#### [WHAT YOU WILL DO]
Repeat the stretch of the material below, from the line containing "pose: elev=283.8 azim=203.1" through the end of the material.

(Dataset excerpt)
☆ ☆ ☆

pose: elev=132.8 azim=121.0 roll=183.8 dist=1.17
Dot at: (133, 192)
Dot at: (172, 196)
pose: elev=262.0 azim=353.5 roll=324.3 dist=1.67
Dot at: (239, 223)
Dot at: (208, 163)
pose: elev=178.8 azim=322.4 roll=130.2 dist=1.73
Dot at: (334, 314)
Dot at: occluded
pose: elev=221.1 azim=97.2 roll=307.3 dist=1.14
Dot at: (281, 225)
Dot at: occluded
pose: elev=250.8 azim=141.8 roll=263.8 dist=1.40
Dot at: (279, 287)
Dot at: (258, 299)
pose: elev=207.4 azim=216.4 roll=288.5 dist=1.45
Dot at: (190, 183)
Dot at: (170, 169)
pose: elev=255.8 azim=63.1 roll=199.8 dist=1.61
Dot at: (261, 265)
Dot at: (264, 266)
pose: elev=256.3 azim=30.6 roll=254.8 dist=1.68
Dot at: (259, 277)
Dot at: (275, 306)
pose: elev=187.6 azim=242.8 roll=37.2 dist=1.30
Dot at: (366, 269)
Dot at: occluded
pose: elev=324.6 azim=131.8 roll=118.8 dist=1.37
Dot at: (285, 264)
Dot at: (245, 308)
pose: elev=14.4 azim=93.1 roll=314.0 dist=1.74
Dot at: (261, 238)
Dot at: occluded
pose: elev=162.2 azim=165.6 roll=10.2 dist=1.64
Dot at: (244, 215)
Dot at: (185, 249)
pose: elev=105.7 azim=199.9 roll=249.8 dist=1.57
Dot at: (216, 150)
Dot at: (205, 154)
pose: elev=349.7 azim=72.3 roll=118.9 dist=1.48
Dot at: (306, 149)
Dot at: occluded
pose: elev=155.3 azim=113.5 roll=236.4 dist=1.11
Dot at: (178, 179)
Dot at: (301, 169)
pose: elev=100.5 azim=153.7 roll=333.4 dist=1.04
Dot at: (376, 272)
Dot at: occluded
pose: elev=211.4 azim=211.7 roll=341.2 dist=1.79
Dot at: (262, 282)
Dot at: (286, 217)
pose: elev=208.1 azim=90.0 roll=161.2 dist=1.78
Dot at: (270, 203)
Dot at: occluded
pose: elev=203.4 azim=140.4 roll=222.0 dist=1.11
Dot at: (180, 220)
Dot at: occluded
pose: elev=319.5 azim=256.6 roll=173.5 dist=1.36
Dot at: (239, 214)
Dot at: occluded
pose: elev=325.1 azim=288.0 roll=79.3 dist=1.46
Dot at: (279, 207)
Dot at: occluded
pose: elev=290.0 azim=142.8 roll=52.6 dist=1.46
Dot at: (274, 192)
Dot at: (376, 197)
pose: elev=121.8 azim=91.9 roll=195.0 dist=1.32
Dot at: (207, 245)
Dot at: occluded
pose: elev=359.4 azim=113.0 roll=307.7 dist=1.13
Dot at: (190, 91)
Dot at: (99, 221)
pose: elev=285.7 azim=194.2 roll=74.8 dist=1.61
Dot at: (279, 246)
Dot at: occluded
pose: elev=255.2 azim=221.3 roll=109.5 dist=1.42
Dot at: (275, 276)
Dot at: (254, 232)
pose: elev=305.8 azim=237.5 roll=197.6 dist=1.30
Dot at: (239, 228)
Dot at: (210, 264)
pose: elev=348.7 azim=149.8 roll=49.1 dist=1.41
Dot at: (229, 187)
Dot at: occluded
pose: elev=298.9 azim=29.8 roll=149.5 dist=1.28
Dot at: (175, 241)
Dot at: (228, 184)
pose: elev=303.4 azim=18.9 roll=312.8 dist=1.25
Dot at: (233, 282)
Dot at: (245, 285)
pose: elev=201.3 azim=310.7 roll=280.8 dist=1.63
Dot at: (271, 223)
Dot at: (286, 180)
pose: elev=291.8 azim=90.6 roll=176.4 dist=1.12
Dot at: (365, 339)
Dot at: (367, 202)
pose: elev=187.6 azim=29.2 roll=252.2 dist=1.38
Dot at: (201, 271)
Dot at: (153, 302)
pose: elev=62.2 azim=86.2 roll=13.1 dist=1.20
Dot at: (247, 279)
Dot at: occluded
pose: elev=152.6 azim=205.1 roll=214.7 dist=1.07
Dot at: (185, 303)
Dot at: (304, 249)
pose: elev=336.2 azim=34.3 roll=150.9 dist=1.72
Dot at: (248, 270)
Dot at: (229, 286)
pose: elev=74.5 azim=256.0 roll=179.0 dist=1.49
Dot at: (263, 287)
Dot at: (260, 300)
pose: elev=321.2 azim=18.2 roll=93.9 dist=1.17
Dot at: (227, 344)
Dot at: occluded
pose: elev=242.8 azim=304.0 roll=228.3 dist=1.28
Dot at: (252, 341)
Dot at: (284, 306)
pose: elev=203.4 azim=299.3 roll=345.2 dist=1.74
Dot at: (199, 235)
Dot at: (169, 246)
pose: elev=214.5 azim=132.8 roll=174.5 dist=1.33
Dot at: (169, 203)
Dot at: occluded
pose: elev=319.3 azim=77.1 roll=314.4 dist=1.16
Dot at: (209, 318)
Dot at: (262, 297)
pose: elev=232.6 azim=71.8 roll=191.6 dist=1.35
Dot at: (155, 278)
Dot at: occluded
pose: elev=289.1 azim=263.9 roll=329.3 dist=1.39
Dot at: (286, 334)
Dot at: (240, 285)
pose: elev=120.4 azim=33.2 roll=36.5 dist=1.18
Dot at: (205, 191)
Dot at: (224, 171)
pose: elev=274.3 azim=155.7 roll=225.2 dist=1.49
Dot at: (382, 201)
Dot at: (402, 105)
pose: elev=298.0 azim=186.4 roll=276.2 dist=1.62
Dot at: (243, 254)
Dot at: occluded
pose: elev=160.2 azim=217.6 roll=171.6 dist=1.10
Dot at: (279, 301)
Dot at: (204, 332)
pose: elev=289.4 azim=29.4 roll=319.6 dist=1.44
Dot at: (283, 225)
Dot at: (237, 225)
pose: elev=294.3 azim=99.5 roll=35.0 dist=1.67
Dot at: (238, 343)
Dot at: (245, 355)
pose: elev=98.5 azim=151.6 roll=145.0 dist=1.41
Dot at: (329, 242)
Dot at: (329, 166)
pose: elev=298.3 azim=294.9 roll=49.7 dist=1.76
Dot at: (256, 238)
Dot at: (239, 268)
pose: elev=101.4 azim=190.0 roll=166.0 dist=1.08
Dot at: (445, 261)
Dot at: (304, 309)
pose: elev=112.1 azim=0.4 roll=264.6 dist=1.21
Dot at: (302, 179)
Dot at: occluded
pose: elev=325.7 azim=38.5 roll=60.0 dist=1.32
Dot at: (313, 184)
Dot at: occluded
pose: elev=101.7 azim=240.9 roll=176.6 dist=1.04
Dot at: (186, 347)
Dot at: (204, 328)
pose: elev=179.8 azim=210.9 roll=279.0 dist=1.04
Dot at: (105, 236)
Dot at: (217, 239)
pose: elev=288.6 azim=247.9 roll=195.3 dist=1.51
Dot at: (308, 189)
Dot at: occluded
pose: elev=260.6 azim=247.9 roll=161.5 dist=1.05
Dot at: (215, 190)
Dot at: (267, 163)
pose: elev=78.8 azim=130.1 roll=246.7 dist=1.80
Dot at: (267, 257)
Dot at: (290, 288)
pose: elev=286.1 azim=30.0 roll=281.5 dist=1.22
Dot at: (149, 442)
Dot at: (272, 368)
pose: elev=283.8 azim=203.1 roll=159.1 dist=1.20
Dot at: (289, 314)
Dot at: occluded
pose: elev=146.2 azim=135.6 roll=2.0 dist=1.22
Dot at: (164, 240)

☆ ☆ ☆

#### [RESPONSE BELOW]
pose: elev=283.8 azim=203.1 roll=159.1 dist=1.20
Dot at: (289, 314)
Dot at: occluded
pose: elev=146.2 azim=135.6 roll=2.0 dist=1.22
Dot at: (164, 240)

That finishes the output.